Leave out the lines before the one with "middle pip: (228, 225)"; output that line and all remaining lines of the records exactly.

+-------+

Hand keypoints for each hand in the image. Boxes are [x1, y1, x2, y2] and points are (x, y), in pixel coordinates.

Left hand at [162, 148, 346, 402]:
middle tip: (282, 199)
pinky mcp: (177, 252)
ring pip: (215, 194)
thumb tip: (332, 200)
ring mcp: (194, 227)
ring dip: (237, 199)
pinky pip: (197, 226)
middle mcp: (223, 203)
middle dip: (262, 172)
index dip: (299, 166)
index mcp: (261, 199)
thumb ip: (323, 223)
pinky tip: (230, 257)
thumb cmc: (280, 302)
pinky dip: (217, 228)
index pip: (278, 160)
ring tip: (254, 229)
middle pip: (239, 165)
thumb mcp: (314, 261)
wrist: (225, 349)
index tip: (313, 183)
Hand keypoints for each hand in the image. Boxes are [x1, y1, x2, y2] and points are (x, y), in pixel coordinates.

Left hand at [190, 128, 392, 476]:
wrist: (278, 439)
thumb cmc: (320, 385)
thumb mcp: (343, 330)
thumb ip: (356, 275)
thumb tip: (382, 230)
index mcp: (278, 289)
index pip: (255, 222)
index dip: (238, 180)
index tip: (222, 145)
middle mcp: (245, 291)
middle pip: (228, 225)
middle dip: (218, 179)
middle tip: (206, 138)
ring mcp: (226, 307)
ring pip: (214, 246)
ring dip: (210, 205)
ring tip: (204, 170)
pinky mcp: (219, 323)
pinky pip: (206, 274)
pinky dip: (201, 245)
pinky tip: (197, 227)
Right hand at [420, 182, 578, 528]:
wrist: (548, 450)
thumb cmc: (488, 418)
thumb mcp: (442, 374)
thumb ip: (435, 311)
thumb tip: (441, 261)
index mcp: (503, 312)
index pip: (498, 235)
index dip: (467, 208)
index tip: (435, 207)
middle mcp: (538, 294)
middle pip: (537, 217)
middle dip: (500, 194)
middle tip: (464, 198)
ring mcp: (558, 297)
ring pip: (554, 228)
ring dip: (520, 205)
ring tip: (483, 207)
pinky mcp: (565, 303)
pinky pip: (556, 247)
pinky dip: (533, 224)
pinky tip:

+-------+

> **OUTPUT OF THE TASK**:
middle pip: (228, 225)
middle dip: (218, 179)
middle tip: (206, 138)
ring mcp: (226, 307)
ring pip: (214, 246)
ring dip: (210, 205)
ring tip: (204, 170)
pinky mcp: (219, 323)
pinky pip: (206, 274)
pinky dip: (201, 245)
pinky tip: (197, 227)
Right hand at [420, 182, 578, 528]:
wrist: (548, 450)
thumb cmc: (488, 418)
thumb mcp: (442, 374)
thumb ip: (435, 311)
thumb tip: (441, 261)
index mcp: (503, 312)
index pip: (498, 235)
index dip: (467, 208)
index tip: (435, 207)
middle mcp: (538, 294)
middle pip: (537, 217)
middle dip: (500, 194)
middle tip: (464, 198)
ring mcp: (558, 297)
ring pip: (554, 228)
ring dip: (520, 205)
ring tip: (483, 207)
pinky mcp: (565, 303)
pinky pip: (556, 247)
pinky dip: (533, 224)
pinky tip:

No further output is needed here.